The manual said next to check that the drive was present in the Mac's System Profiler utility. It wasn't. There was no other help in the manual. I could ring Maxtor support but, really, life's too short. I plugged in the previous external drive, Time Machine recognised it and immediately backed up all the changed data on my Mac.
Why should we bother with an external drive with its own backup software for the Mac whenTime Machine does it better, more simply, and with no nonsense about a Manager app that needs to recognise the drive but can't even though I'm happily accessing manuals on the drive it can't recognise? This manager application is just ....... words fail me.
I'm sure it works better on Windows.
Apart from the drive software not working and the drive having an apparent excess of cables, the drive itself is a bland-looking thing with a plain aluminium top embossed with the Maxtor logo, a black surround and shock-absorbent base. It weights about 6oz and is the size of a large cigarette pack, easily fitting into a jacket pocket. The button on the front looks like a light cover - it is that too - and sets off a backup sesssion if you click it. It's competent enough but ordinary looking.
You're supposed to be able, with its Safety Drill software to be able to boot and recover your PC main drive's entire contents if the main drive crashes or gets virus infected. That's not available for the Mac user though. You're also supposed to be able to use it to synch files between two PCs.
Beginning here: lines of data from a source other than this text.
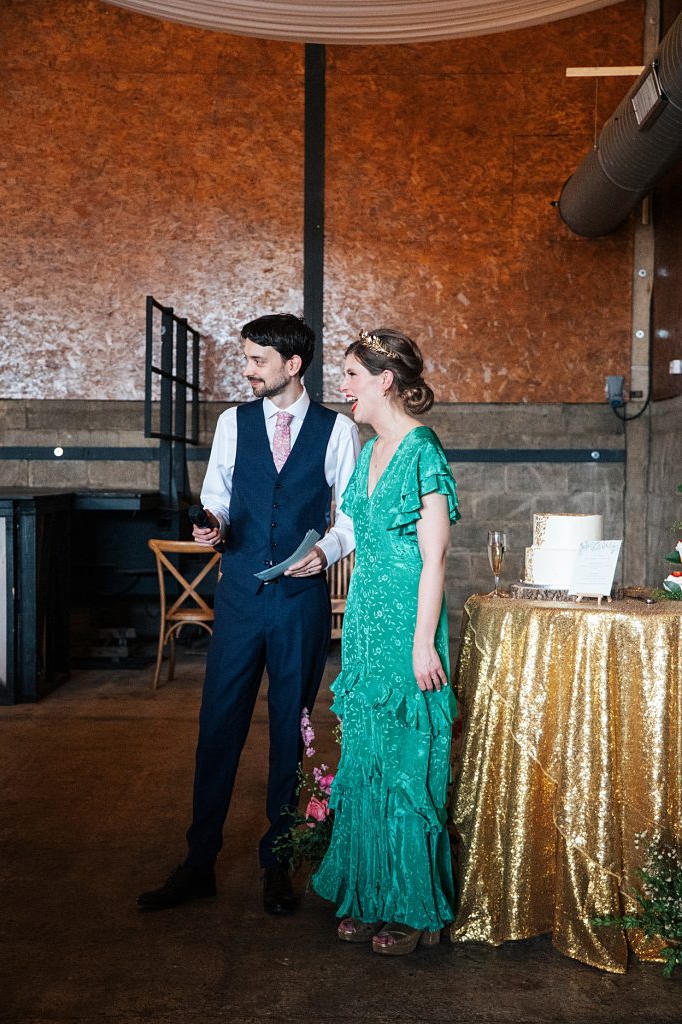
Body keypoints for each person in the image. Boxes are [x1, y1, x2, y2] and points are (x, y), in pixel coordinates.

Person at [137, 313, 359, 915]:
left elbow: (352, 513)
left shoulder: (337, 431)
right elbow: (216, 492)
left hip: (299, 603)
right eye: (248, 358)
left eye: (257, 360)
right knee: (219, 727)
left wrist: (326, 550)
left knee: (291, 729)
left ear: (293, 365)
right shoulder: (233, 423)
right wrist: (213, 526)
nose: (247, 370)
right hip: (237, 597)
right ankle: (199, 862)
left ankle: (277, 862)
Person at [312, 327, 459, 956]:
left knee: (406, 764)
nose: (342, 387)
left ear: (384, 382)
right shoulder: (367, 449)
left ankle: (416, 908)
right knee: (367, 760)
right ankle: (372, 894)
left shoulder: (423, 450)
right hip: (368, 621)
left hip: (408, 622)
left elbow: (437, 556)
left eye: (350, 375)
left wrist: (424, 643)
All-in-all, Time Machine with an ordinary USB or FireWire-connected hard drive is much better. In fact I could junk the Manager application altogether and just use the OneTouch 4 Mini as a Time Machine backup target, but, at any thing other than its 250GB maximum capacity it's not big enough.
On balance this drive is not a good fit to the Mac environment. If you want a Time Machine target get a larger capacity drive and don't bother with any additional software. Consider it for Windows instead, where the Safety Drill software looks to be a great idea.